• _What you have to do_: Each line of the data is to be output verbatim, with the images removed.

• _Records provided_:
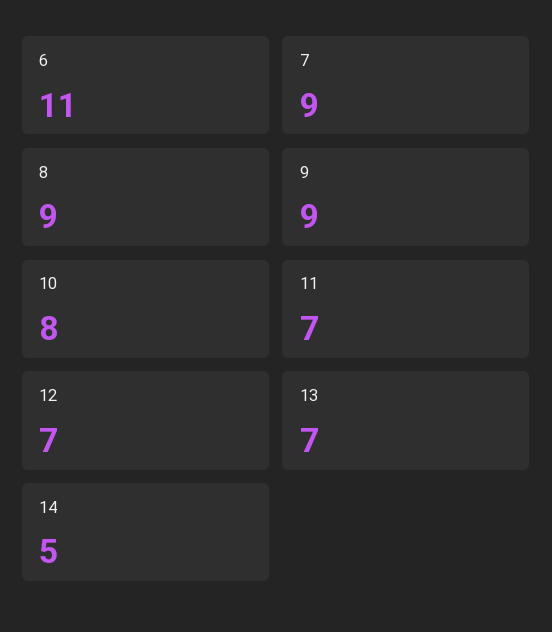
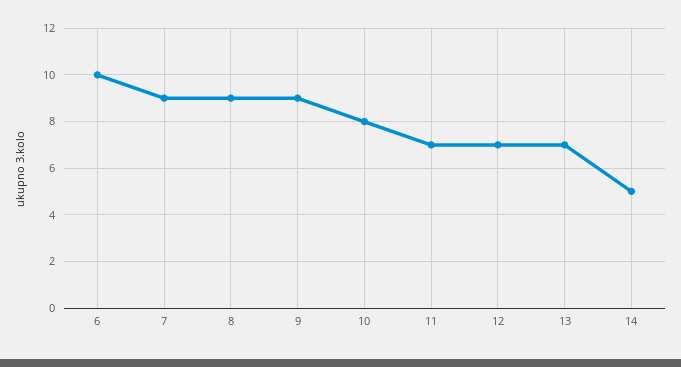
  {
-   "6": 11,
+   "6": 10,
    "7": 9,
    "8": 9,
    "9": 9,
    "10": 8,
    "11": 7,
    "12": 7,
    "13": 7,
    "14": 5
  }

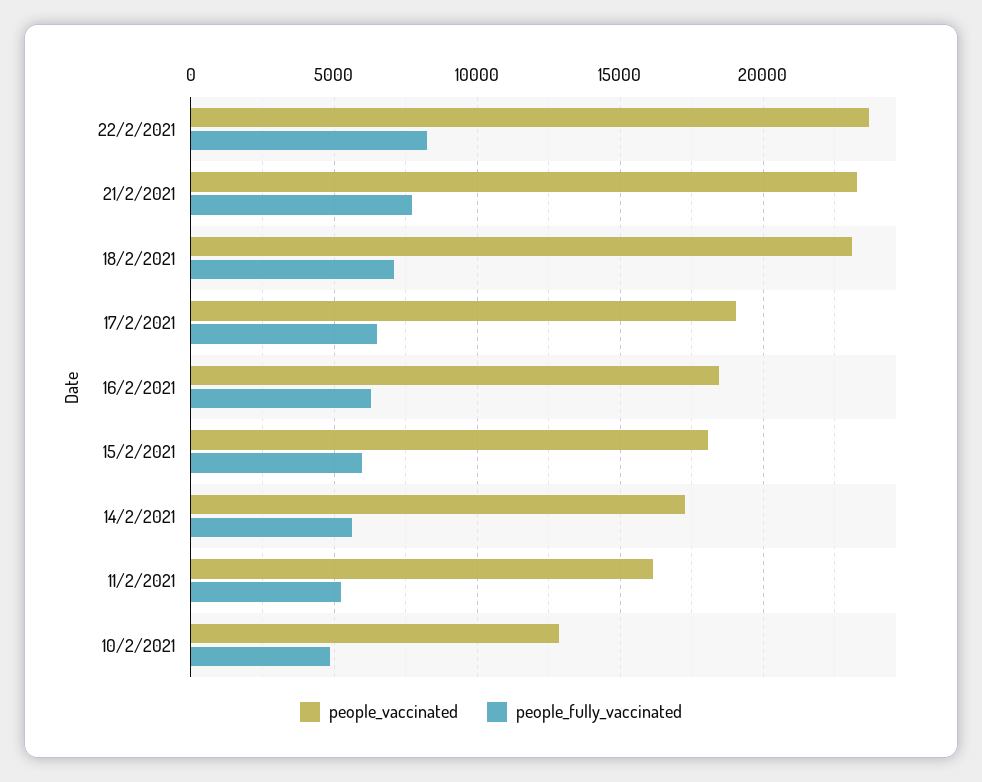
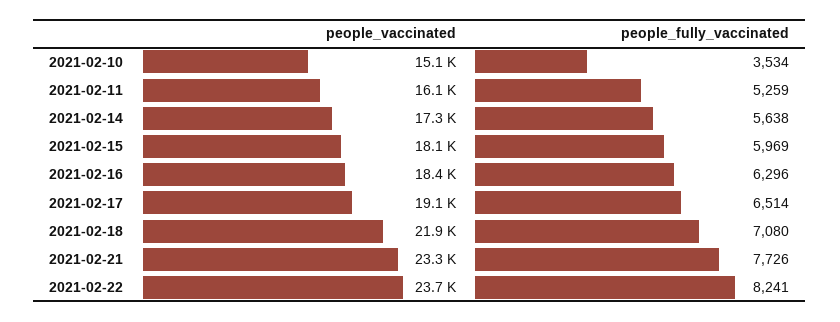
  {
    "people_vaccinated": {
      "22/2/2021": 23700,
      "21/2/2021": 23300,
-     "18/2/2021": 23000,
+     "18/2/2021": 21900,
      "17/2/2021": 19100,
      "16/2/2021": 18400,
      "15/2/2021": 18100,
      "14/2/2021": 17300,
      "11/2/2021": 16100,
-     "10/2/2021": 13000
+     "10/2/2021": 15100
    },
    "people_fully_vaccinated": {
      "22/2/2021": 8241,
      "21/2/2021": 7726,
      "18/2/2021": 7080,
      "17/2/2021": 6514,
      "16/2/2021": 6296,
      "15/2/2021": 5969,
      "14/2/2021": 5638,
      "11/2/2021": 5259,
-     "10/2/2021": 5000
+     "10/2/2021": 3534
    }
  }

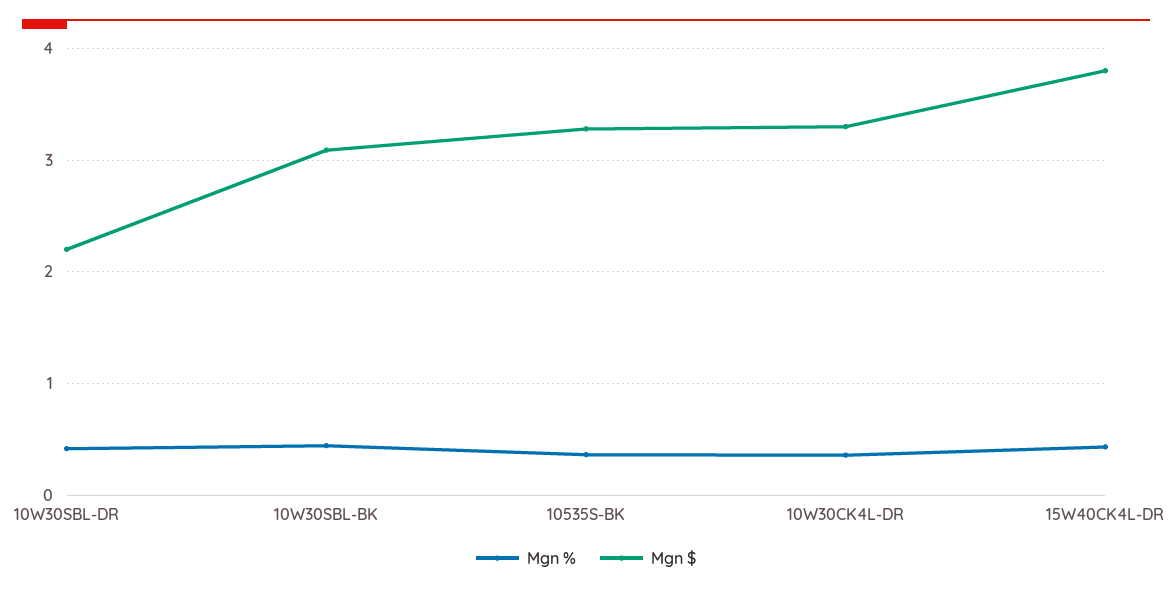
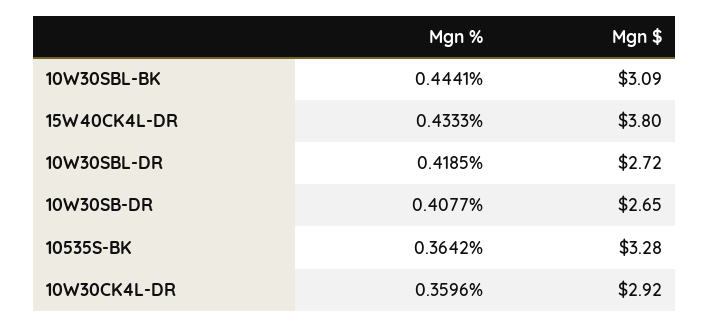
  {
    "Mgn %": {
      "10W30SBL-DR": 0.4185,
      "10W30SBL-BK": 0.4441,
      "10535S-BK": 0.3642,
      "10W30CK4L-DR": 0.3596,
-     "15W40CK4L-DR": 0.4333
+     "15W40CK4L-DR": 0.4333,
+     "10W30SB-DR": 0.4077
    },
    "Mgn $": {
-     "10W30SBL-DR": 2.2,
+     "10W30SBL-DR": 2.72,
      "10W30SBL-BK": 3.09,
      "10535S-BK": 3.28,
-     "10W30CK4L-DR": 3.3,
+     "10W30CK4L-DR": 2.92,
-     "15W40CK4L-DR": 3.8
+     "15W40CK4L-DR": 3.8,
+     "10W30SB-DR": 2.65
    }
  }

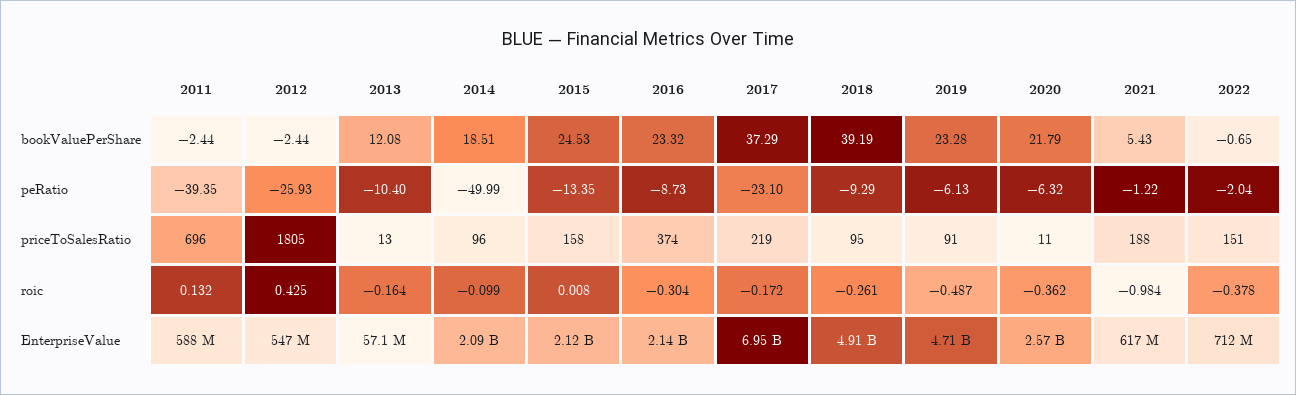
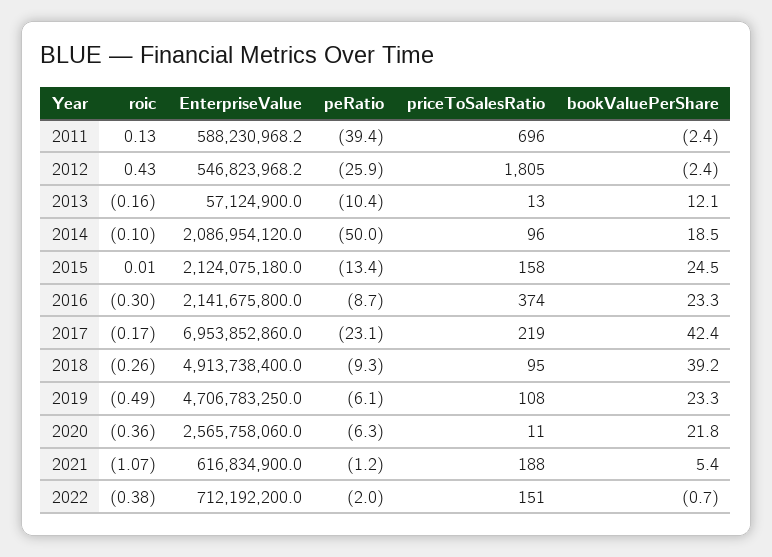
  {
    "2011": {
      "bookValuePerShare": -2.44,
      "peRatio": -39.35,
      "priceToSalesRatio": 696,
      "roic": 0.132,
      "EnterpriseValue": 588230968.2
    },
    "2012": {
      "bookValuePerShare": -2.44,
      "peRatio": -25.93,
      "priceToSalesRatio": 1805,
      "roic": 0.425,
      "EnterpriseValue": 546823968.2
    },
    "2013": {
      "bookValuePerShare": 12.08,
      "peRatio": -10.4,
      "priceToSalesRatio": 13,
      "roic": -0.164,
      "EnterpriseValue": 57124900
    },
    "2014": {
      "bookValuePerShare": 18.51,
      "peRatio": -49.99,
      "priceToSalesRatio": 96,
      "roic": -0.099,
      "EnterpriseValue": 2086954120
    },
    "2015": {
      "bookValuePerShare": 24.53,
      "peRatio": -13.35,
      "priceToSalesRatio": 158,
      "roic": 0.008,
      "EnterpriseValue": 2124075180
    },
    "2016": {
      "bookValuePerShare": 23.32,
      "peRatio": -8.73,
      "priceToSalesRatio": 374,
      "roic": -0.304,
      "EnterpriseValue": 2141675800
    },
    "2017": {
-     "bookValuePerShare": 37.29,
+     "bookValuePerShare": 42.4,
      "peRatio": -23.1,
      "priceToSalesRatio": 219,
      "roic": -0.172,
      "EnterpriseValue": 6953852860
    },
    "2018": {
      "bookValuePerShare": 39.19,
      "peRatio": -9.29,
      "priceToSalesRatio": 95,
      "roic": -0.261,
      "EnterpriseValue": 4913738400
    },
    "2019": {
      "bookValuePerShare": 23.28,
      "peRatio": -6.13,
-     "priceToSalesRatio": 91,
+     "priceToSalesRatio": 108,
      "roic": -0.487,
      "EnterpriseValue": 4706783250
    },
    "2020": {
      "bookValuePerShare": 21.79,
      "peRatio": -6.32,
      "priceToSalesRatio": 11,
      "roic": -0.362,
      "EnterpriseValue": 2565758060
    },
    "2021": {
      "bookValuePerShare": 5.43,
      "peRatio": -1.22,
      "priceToSalesRatio": 188,
-     "roic": -0.984,
+     "roic": -1.07,
      "EnterpriseValue": 616834900
    },
    "2022": {
      "bookValuePerShare": -0.65,
      "peRatio": -2.04,
      "priceToSalesRatio": 151,
      "roic": -0.378,
      "EnterpriseValue": 712192200
    }
  }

• _Task result_:
  {
-   "6": 11,
+   "6": 10,
    "7": 9,
    "8": 9,
    "9": 9,
    "10": 8,
    "11": 7,
    "12": 7,
    "13": 7,
    "14": 5
  }

  {
    "people_vaccinated": {
      "22/2/2021": 23700,
      "21/2/2021": 23300,
-     "18/2/2021": 23000,
+     "18/2/2021": 21900,
      "17/2/2021": 19100,
      "16/2/2021": 18400,
      "15/2/2021": 18100,
      "14/2/2021": 17300,
      "11/2/2021": 16100,
-     "10/2/2021": 13000
+     "10/2/2021": 15100
    },
    "people_fully_vaccinated": {
      "22/2/2021": 8241,
      "21/2/2021": 7726,
      "18/2/2021": 7080,
      "17/2/2021": 6514,
      "16/2/2021": 6296,
      "15/2/2021": 5969,
      "14/2/2021": 5638,
      "11/2/2021": 5259,
-     "10/2/2021": 5000
+     "10/2/2021": 3534
    }
  }

  {
    "Mgn %": {
      "10W30SBL-DR": 0.4185,
      "10W30SBL-BK": 0.4441,
      "10535S-BK": 0.3642,
      "10W30CK4L-DR": 0.3596,
-     "15W40CK4L-DR": 0.4333
+     "15W40CK4L-DR": 0.4333,
+     "10W30SB-DR": 0.4077
    },
    "Mgn $": {
-     "10W30SBL-DR": 2.2,
+     "10W30SBL-DR": 2.72,
      "10W30SBL-BK": 3.09,
      "10535S-BK": 3.28,
-     "10W30CK4L-DR": 3.3,
+     "10W30CK4L-DR": 2.92,
-     "15W40CK4L-DR": 3.8
+     "15W40CK4L-DR": 3.8,
+     "10W30SB-DR": 2.65
    }
  }

  {
    "2011": {
      "bookValuePerShare": -2.44,
      "peRatio": -39.35,
      "priceToSalesRatio": 696,
      "roic": 0.132,
      "EnterpriseValue": 588230968.2
    },
    "2012": {
      "bookValuePerShare": -2.44,
      "peRatio": -25.93,
      "priceToSalesRatio": 1805,
      "roic": 0.425,
      "EnterpriseValue": 546823968.2
    },
    "2013": {
      "bookValuePerShare": 12.08,
      "peRatio": -10.4,
      "priceToSalesRatio": 13,
      "roic": -0.164,
      "EnterpriseValue": 57124900
    },
    "2014": {
      "bookValuePerShare": 18.51,
      "peRatio": -49.99,
      "priceToSalesRatio": 96,
      "roic": -0.099,
      "EnterpriseValue": 2086954120
    },
    "2015": {
      "bookValuePerShare": 24.53,
      "peRatio": -13.35,
      "priceToSalesRatio": 158,
      "roic": 0.008,
      "EnterpriseValue": 2124075180
    },
    "2016": {
      "bookValuePerShare": 23.32,
      "peRatio": -8.73,
      "priceToSalesRatio": 374,
      "roic": -0.304,
      "EnterpriseValue": 2141675800
    },
    "2017": {
-     "bookValuePerShare": 37.29,
+     "bookValuePerShare": 42.4,
      "peRatio": -23.1,
      "priceToSalesRatio": 219,
      "roic": -0.172,
      "EnterpriseValue": 6953852860
    },
    "2018": {
      "bookValuePerShare": 39.19,
      "peRatio": -9.29,
      "priceToSalesRatio": 95,
      "roic": -0.261,
      "EnterpriseValue": 4913738400
    },
    "2019": {
      "bookValuePerShare": 23.28,
      "peRatio": -6.13,
-     "priceToSalesRatio": 91,
+     "priceToSalesRatio": 108,
      "roic": -0.487,
      "EnterpriseValue": 4706783250
    },
    "2020": {
      "bookValuePerShare": 21.79,
      "peRatio": -6.32,
      "priceToSalesRatio": 11,
      "roic": -0.362,
      "EnterpriseValue": 2565758060
    },
    "2021": {
      "bookValuePerShare": 5.43,
      "peRatio": -1.22,
      "priceToSalesRatio": 188,
-     "roic": -0.984,
+     "roic": -1.07,
      "EnterpriseValue": 616834900
    },
    "2022": {
      "bookValuePerShare": -0.65,
      "peRatio": -2.04,
      "priceToSalesRatio": 151,
      "roic": -0.378,
      "EnterpriseValue": 712192200
    }
  }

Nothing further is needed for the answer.